A sonegação tributária, segundo vários estudos e análises, como aquele que sustenta o sonegômetro do Sindicato Nacional dos Procuradores da Fazenda Nacional (SINPROFAZ) (https://goo.gl/wMWAI), atinge o patamar de 500 bilhões de reais por ano. Uma atuação planejada, organizada e enérgica nessa área certamente produziria um fluxo considerável de recursos novos para o caixa do Poder Público.

As renúncias de receitas tributárias em conjunto (realizadas e projetadas), entre os anos de 2010 e 2018, alcançarão o patamar de 501,4 bilhões de reais. Somente no ano de 2015, as desonerações observadas representaram aproximadamente 106,7 bilhões de reais. Esses dados constam de análises efetivadas pela Receita Federal do Brasil.

Os subsídios de várias naturezas concedidos pelo governo constituem um capítulo especial em matéria de gastos públicos. A maior parte desses benefícios não aparecem expressamente no orçamento discutido e aprovado no Congresso Nacional. “Segundo o Ministério da Fazenda, de 2003 a 2016 os subsídios embutidos em operações de crédito e financeiras somaram quase R$ 1 trilhão – 420 bilhões do total foram para o setor produtivo” (Folha de São Paulo, dia 6 de agosto de 2017). Essa revelação rendeu a seguinte e inusitada manifestação da jornalista Míriam Leitão: “Governo transfere mais recursos para os ricos do que para os pobres./As evidências se acumulam. Novos levantamentos esclarecem o grande problema do Brasil. Aqui, a transferência de dinheiro público beneficia especialmente os mais ricos, as grandes empresas. Mesmo o governo que falava em justiça social manteve a política e a ampliou quando esteve no poder. A falta de transparência é outro problema./(...) Esse sempre foi um problema no Brasil: o governo transfere mais recursos aos ricos do que aos pobres, e em geral de forma pouco transparente. Isso é preciso entender. Até o governo que chegou falando em reduzir a desigualdade social fez o mesmo de sempre, e até em maior escala./É assim que o Brasil se torna um dos mais desiguais do mundo. Dinheiro público, dinheiro do trabalhador é transferido paras empresas. Às vezes na base de propina” (https://goo.gl/KNgTrF).

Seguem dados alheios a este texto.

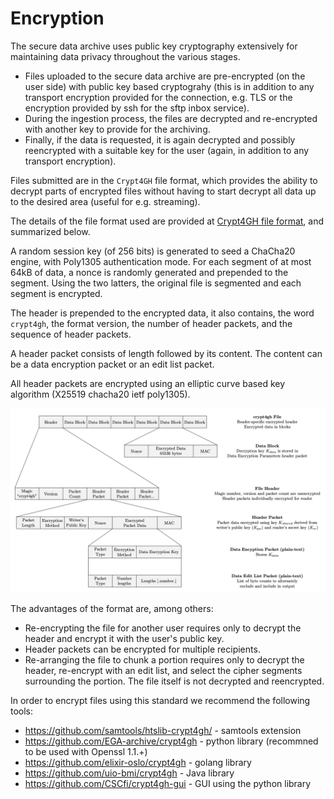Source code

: Encryption
==========

The secure data archive uses public key cryptography extensively for
maintaining data privacy throughout the various stages.

-   Files uploaded to the secure data archive are pre-encrypted (on the
    user side) with public key based cryptograhy (this is in addition to
    any transport encryption provided for the connection, e.g. TLS or
    the encryption provided by ssh for the sftp inbox service).
-   During the ingestion process, the files are decrypted and
    re-encrypted with another key to provide for the archiving.
-   Finally, if the data is requested, it is again decrypted and
    possibly reencrypted with a suitable key for the user (again, in
    addition to any transport encryption).

Files submitted are in the `Crypt4GH` file format, which provides the
ability to decrypt parts of encrypted files without having to start
decrypt all data up to the desired area (useful for e.g. streaming).

The details of the file format used are provided at
[Crypt4GH file format](http://samtools.github.io/hts-specs/crypt4gh.pdf), and summarized below.

A random session key (of 256 bits) is generated to seed a ChaCha20
engine, with Poly1305 authentication mode. For each segment of at most
64kB of data, a nonce is randomly generated and prepended to the
segment. Using the two latters, the original file is segmented and each
segment is encrypted.

The header is prepended to the encrypted data, it also contains, the
word `crypt4gh`, the format version, the number of header packets, and
the sequence of header packets.

A header packet consists of length followed by its content. The content
can be a data encryption packet or an edit list packet.

All header packets are encrypted using an elliptic curve based key
algorithm (X25519 chacha20 ietf poly1305).

[![Crypt4GH Encryption](./static/crypt4gh_structure.png)](http://samtools.github.io/hts-specs/crypt4gh.pdf)

The advantages of the format are, among others:

-   Re-encrypting the file for another user requires only to decrypt the
    header and encrypt it with the user's public key.
-   Header packets can be encrypted for multiple recipients.
-   Re-arranging the file to chunk a portion requires only to decrypt
    the header, re-encrypt with an edit list, and select the cipher
    segments surrounding the portion. The file itself is not decrypted
    and reencrypted.

In order to encrypt files using this standard we recommend the following
tools:

-   <https://github.com/samtools/htslib-crypt4gh/> - samtools extension
-   <https://github.com/EGA-archive/crypt4gh> - python library
    (recommned to be used with Openssl 1.1.+)
-   <https://github.com/elixir-oslo/crypt4gh> - golang library
-   <https://github.com/uio-bmi/crypt4gh> - Java library
-   <https://github.com/CSCfi/crypt4gh-gui> - GUI using the python
    library
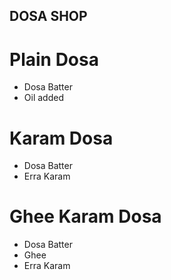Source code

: ## DOSA SHOP

# Plain Dosa
* Dosa Batter
* Oil added

# Karam Dosa
* Dosa Batter
* Erra Karam

# Ghee Karam Dosa
* Dosa Batter
* Ghee
* Erra Karam
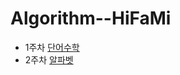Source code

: # Algorithm--HiFaMi

- 1주차 [단어수학](https://www.acmicpc.net/problem/1339)
- 2주차 [알파벳](https://www.acmicpc.net/problem/1987)
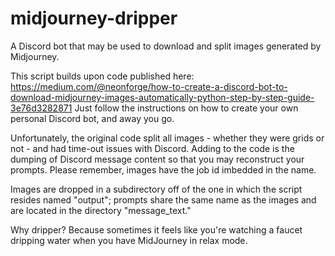 # midjourney-dripper
A Discord bot that may be used to download and split images generated by Midjourney.

This script builds upon code published here:
https://medium.com/@neonforge/how-to-create-a-discord-bot-to-download-midjourney-images-automatically-python-step-by-step-guide-3e76d3282871
Just follow the instructions on how to create your own personal Discord bot, and away you go.

Unfortunately, the original code split all images - whether they were grids or not - and had time-out issues with Discord.
Adding to the code is the dumping of Discord message content so that you may reconstruct your prompts.  Please remember, images have the job id imbedded in the name.

Images are dropped in a subdirectory off of the one in which the script resides named "output"; prompts share the same name as the images and are located in the directory "message_text."

Why dripper? Because sometimes it feels like you're watching a faucet dripping water when you have MidJourney in relax mode.
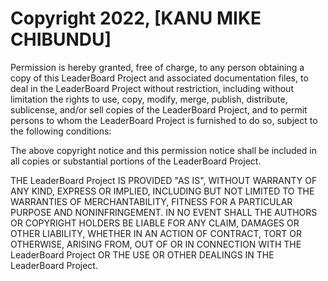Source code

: # Copyright 2022, [KANU MIKE CHIBUNDU]

Permission is hereby granted, free of charge, to any person obtaining a copy of this LeaderBoard Project and associated documentation files, to deal in the LeaderBoard Project without restriction, including without limitation the rights to use, copy, modify, merge, publish, distribute, sublicense, and/or sell copies of the LeaderBoard Project, and to permit persons to whom the LeaderBoard Project is furnished to do so, subject to the following conditions:

The above copyright notice and this permission notice shall be included in all copies or substantial portions of the LeaderBoard Project.

THE LeaderBoard Project IS PROVIDED "AS IS", WITHOUT WARRANTY OF ANY KIND, EXPRESS OR IMPLIED, INCLUDING BUT NOT LIMITED TO THE WARRANTIES OF MERCHANTABILITY, FITNESS FOR A PARTICULAR PURPOSE AND NONINFRINGEMENT. IN NO EVENT SHALL THE AUTHORS OR COPYRIGHT HOLDERS BE LIABLE FOR ANY CLAIM, DAMAGES OR OTHER LIABILITY, WHETHER IN AN ACTION OF CONTRACT, TORT OR OTHERWISE, ARISING FROM, OUT OF OR IN CONNECTION WITH THE LeaderBoard Project OR THE USE OR OTHER DEALINGS IN THE LeaderBoard Project.
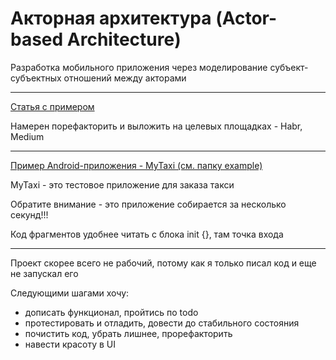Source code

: # Акторная архитектура (Actor-based Architecture)
Разработка мобильного приложения через моделирование субъект-субъектных отношений между акторами

--------------------------

[Статья с примером](article_with_example.md)

Намерен порефакторить и выложить на целевых площадках - Habr, Medium

--------------------------

[Пример Android-приложения - MyTaxi (см. папку example)](https://github.com/e16din/actor_based_architecture)

MyTaxi - это тестовое приложение для заказа такси

Обратите внимание - это приложение собирается за несколько секунд!!!

Код фрагментов удобнее читать с блока init {}, там точка входа

--------------------------

Проект скорее всего не рабочий, потому как я только писал код и еще не запускал его

Следующими шагами хочу:
- дописать функционал, пройтись по todo
- протестировать и отладить, довести до стабильного состояния
- почистить код, убрать лишнее, прорефакторить
- навести красоту в UI
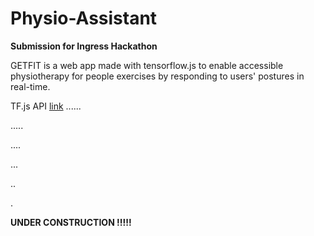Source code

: # Physio-Assistant

**Submission for Ingress Hackathon**

GETFIT is a web app made with tensorflow.js to enable accessible physiotherapy for people exercises by responding to users' postures in real-time.

TF.js API [link](https://teachablemachine.withgoogle.com/models/ANSbuG0xv/)
......

.....

....

...

..

.

**UNDER CONSTRUCTION !!!!!**
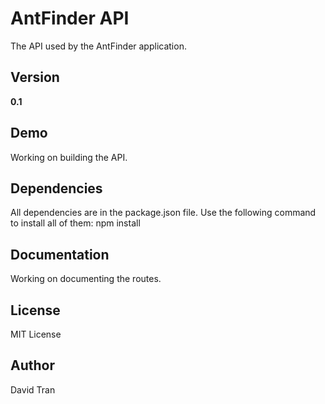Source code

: # AntFinder API
The API used by the AntFinder application.

## Version
**0.1**

## Demo
Working on building the API.

## Dependencies
All dependencies are in the package.json file. Use the following command to install all of them:
	npm install

## Documentation
Working on documenting the routes.

## License
MIT License

## Author
David Tran
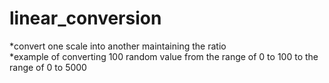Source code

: # linear_conversion
*convert one scale into another maintaining the ratio <br>
*example of converting 100 random value from the range of 0  to 100 to the range of 0 to 5000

Esses quatro últimos elementos, entre outros também relevantes, praticamente somem do debate travado no seio da sociedade. Os “bois de piranha” representados pelas despesas previdenciárias, remuneratórias e com esquemas de corrupção consomem praticamente todo o tempo utilizado pela grande mídia e pelo governo. Essas outras questões, igualmente relevantes ou mais importantes, literalmente desaparecem do radar do cidadão e seus beneficiários agradecem efusivamente.

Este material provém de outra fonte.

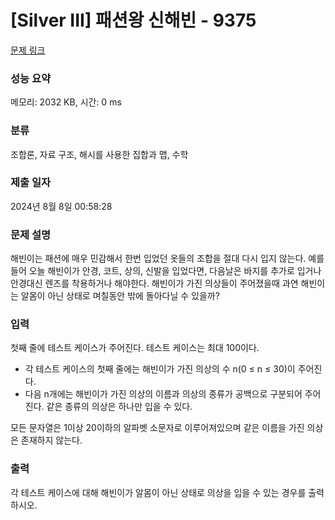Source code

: # [Silver III] 패션왕 신해빈 - 9375 

[문제 링크](https://www.acmicpc.net/problem/9375) 

### 성능 요약

메모리: 2032 KB, 시간: 0 ms

### 분류

조합론, 자료 구조, 해시를 사용한 집합과 맵, 수학

### 제출 일자

2024년 8월 8일 00:58:28

### 문제 설명

<p>해빈이는 패션에 매우 민감해서 한번 입었던 옷들의 조합을 절대 다시 입지 않는다. 예를 들어 오늘 해빈이가 안경, 코트, 상의, 신발을 입었다면, 다음날은 바지를 추가로 입거나 안경대신 렌즈를 착용하거나 해야한다. 해빈이가 가진 의상들이 주어졌을때 과연 해빈이는 알몸이 아닌 상태로 며칠동안 밖에 돌아다닐 수 있을까?</p>

### 입력 

 <p>첫째 줄에 테스트 케이스가 주어진다. 테스트 케이스는 최대 100이다.</p>

<ul>
	<li>각 테스트 케이스의 첫째 줄에는 해빈이가 가진 의상의 수 n(0 ≤ n ≤ 30)이 주어진다.</li>
	<li>다음 n개에는 해빈이가 가진 의상의 이름과 의상의 종류가 공백으로 구분되어 주어진다. 같은 종류의 의상은 하나만 입을 수 있다.</li>
</ul>

<p>모든 문자열은 1이상 20이하의 알파벳 소문자로 이루어져있으며 같은 이름을 가진 의상은 존재하지 않는다.</p>

### 출력 

 <p>각 테스트 케이스에 대해 해빈이가 알몸이 아닌 상태로 의상을 입을 수 있는 경우를 출력하시오.</p>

O equacionamento responsável da despesa pública no Brasil reclama uma atenção cuidadosa para todos os principais itens relacionados com os gastos públicos, sem esquecer ou desconsiderar nenhum deles. Com certeza, existe muito trabalho e margem de redução de dispêndios, de forma republicana, sensata e razoável, em todas as principais searas (sem exceções) de efetivação do gasto público (direto ou na forma de redutores das receitas).